Aufgabenstellung ::
Tausche in den folgenden Zeilen jedes "common name" gegen "vernacular name" aus und gib sie sonst unverändert wieder.

Datenauszüge ::
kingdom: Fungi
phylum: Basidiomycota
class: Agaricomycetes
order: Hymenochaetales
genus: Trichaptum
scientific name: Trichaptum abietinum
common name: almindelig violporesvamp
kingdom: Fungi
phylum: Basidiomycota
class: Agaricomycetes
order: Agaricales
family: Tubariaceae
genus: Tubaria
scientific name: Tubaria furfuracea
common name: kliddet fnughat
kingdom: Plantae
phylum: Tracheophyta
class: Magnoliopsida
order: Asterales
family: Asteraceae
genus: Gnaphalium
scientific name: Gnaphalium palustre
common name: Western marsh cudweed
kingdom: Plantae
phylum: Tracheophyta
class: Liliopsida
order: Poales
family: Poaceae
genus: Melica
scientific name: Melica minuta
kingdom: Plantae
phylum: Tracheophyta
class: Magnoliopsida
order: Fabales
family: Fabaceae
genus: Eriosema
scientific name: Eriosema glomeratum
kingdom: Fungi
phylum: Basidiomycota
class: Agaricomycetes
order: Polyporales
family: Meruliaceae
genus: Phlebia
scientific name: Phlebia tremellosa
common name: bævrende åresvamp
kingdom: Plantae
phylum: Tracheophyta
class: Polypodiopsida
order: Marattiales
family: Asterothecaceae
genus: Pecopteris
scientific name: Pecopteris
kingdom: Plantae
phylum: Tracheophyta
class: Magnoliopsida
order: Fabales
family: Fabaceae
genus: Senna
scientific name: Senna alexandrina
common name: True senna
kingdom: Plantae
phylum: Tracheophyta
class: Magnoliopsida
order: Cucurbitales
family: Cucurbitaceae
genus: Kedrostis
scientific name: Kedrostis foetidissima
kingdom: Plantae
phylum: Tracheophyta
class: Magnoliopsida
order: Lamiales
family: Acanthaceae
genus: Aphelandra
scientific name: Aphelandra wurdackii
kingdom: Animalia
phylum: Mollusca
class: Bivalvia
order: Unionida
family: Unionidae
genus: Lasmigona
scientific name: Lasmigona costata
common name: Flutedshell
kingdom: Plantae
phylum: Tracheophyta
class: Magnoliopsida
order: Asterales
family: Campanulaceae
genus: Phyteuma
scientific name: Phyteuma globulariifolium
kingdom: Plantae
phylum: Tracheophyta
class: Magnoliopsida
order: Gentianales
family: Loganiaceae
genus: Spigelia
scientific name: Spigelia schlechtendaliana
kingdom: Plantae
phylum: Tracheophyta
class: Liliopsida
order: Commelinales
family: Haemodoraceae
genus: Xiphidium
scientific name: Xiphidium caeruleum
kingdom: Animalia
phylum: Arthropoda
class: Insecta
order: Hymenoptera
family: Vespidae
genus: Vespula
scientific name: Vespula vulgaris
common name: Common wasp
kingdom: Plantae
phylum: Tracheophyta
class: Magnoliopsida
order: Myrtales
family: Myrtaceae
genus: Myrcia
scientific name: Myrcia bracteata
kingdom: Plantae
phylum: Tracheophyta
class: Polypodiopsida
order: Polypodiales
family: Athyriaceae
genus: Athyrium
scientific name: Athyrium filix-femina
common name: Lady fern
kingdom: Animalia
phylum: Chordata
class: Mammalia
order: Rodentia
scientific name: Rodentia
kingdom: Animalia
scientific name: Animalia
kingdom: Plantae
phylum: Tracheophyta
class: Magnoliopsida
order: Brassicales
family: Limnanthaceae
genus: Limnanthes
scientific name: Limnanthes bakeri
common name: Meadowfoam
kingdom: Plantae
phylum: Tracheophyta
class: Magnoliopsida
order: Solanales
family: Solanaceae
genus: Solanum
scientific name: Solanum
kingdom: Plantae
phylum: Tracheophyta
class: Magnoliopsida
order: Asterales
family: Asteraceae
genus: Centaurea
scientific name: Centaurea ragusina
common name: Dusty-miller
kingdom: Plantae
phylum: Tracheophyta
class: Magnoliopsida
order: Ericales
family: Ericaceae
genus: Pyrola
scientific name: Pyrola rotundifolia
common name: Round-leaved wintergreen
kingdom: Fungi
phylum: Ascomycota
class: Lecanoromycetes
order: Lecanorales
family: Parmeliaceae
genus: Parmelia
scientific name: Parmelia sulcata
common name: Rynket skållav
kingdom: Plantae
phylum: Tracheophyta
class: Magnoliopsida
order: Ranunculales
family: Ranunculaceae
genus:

Ergebnis ::
kingdom: Fungi
phylum: Basidiomycota
class: Agaricomycetes
order: Hymenochaetales
genus: Trichaptum
scientific name: Trichaptum abietinum
vernacular name: almindelig violporesvamp
kingdom: Fungi
phylum: Basidiomycota
class: Agaricomycetes
order: Agaricales
family: Tubariaceae
genus: Tubaria
scientific name: Tubaria furfuracea
vernacular name: kliddet fnughat
kingdom: Plantae
phylum: Tracheophyta
class: Magnoliopsida
order: Asterales
family: Asteraceae
genus: Gnaphalium
scientific name: Gnaphalium palustre
vernacular name: Western marsh cudweed
kingdom: Plantae
phylum: Tracheophyta
class: Liliopsida
order: Poales
family: Poaceae
genus: Melica
scientific name: Melica minuta
kingdom: Plantae
phylum: Tracheophyta
class: Magnoliopsida
order: Fabales
family: Fabaceae
genus: Eriosema
scientific name: Eriosema glomeratum
kingdom: Fungi
phylum: Basidiomycota
class: Agaricomycetes
order: Polyporales
family: Meruliaceae
genus: Phlebia
scientific name: Phlebia tremellosa
vernacular name: bævrende åresvamp
kingdom: Plantae
phylum: Tracheophyta
class: Polypodiopsida
order: Marattiales
family: Asterothecaceae
genus: Pecopteris
scientific name: Pecopteris
kingdom: Plantae
phylum: Tracheophyta
class: Magnoliopsida
order: Fabales
family: Fabaceae
genus: Senna
scientific name: Senna alexandrina
vernacular name: True senna
kingdom: Plantae
phylum: Tracheophyta
class: Magnoliopsida
order: Cucurbitales
family: Cucurbitaceae
genus: Kedrostis
scientific name: Kedrostis foetidissima
kingdom: Plantae
phylum: Tracheophyta
class: Magnoliopsida
order: Lamiales
family: Acanthaceae
genus: Aphelandra
scientific name: Aphelandra wurdackii
kingdom: Animalia
phylum: Mollusca
class: Bivalvia
order: Unionida
family: Unionidae
genus: Lasmigona
scientific name: Lasmigona costata
vernacular name: Flutedshell
kingdom: Plantae
phylum: Tracheophyta
class: Magnoliopsida
order: Asterales
family: Campanulaceae
genus: Phyteuma
scientific name: Phyteuma globulariifolium
kingdom: Plantae
phylum: Tracheophyta
class: Magnoliopsida
order: Gentianales
family: Loganiaceae
genus: Spigelia
scientific name: Spigelia schlechtendaliana
kingdom: Plantae
phylum: Tracheophyta
class: Liliopsida
order: Commelinales
family: Haemodoraceae
genus: Xiphidium
scientific name: Xiphidium caeruleum
kingdom: Animalia
phylum: Arthropoda
class: Insecta
order: Hymenoptera
family: Vespidae
genus: Vespula
scientific name: Vespula vulgaris
vernacular name: Common wasp
kingdom: Plantae
phylum: Tracheophyta
class: Magnoliopsida
order: Myrtales
family: Myrtaceae
genus: Myrcia
scientific name: Myrcia bracteata
kingdom: Plantae
phylum: Tracheophyta
class: Polypodiopsida
order: Polypodiales
family: Athyriaceae
genus: Athyrium
scientific name: Athyrium filix-femina
vernacular name: Lady fern
kingdom: Animalia
phylum: Chordata
class: Mammalia
order: Rodentia
scientific name: Rodentia
kingdom: Animalia
scientific name: Animalia
kingdom: Plantae
phylum: Tracheophyta
class: Magnoliopsida
order: Brassicales
family: Limnanthaceae
genus: Limnanthes
scientific name: Limnanthes bakeri
vernacular name: Meadowfoam
kingdom: Plantae
phylum: Tracheophyta
class: Magnoliopsida
order: Solanales
family: Solanaceae
genus: Solanum
scientific name: Solanum
kingdom: Plantae
phylum: Tracheophyta
class: Magnoliopsida
order: Asterales
family: Asteraceae
genus: Centaurea
scientific name: Centaurea ragusina
vernacular name: Dusty-miller
kingdom: Plantae
phylum: Tracheophyta
class: Magnoliopsida
order: Ericales
family: Ericaceae
genus: Pyrola
scientific name: Pyrola rotundifolia
vernacular name: Round-leaved wintergreen
kingdom: Fungi
phylum: Ascomycota
class: Lecanoromycetes
order: Lecanorales
family: Parmeliaceae
genus: Parmelia
scientific name: Parmelia sulcata
vernacular name: Rynket skållav
kingdom: Plantae
phylum: Tracheophyta
class: Magnoliopsida
order: Ranunculales
family: Ranunculaceae
genus:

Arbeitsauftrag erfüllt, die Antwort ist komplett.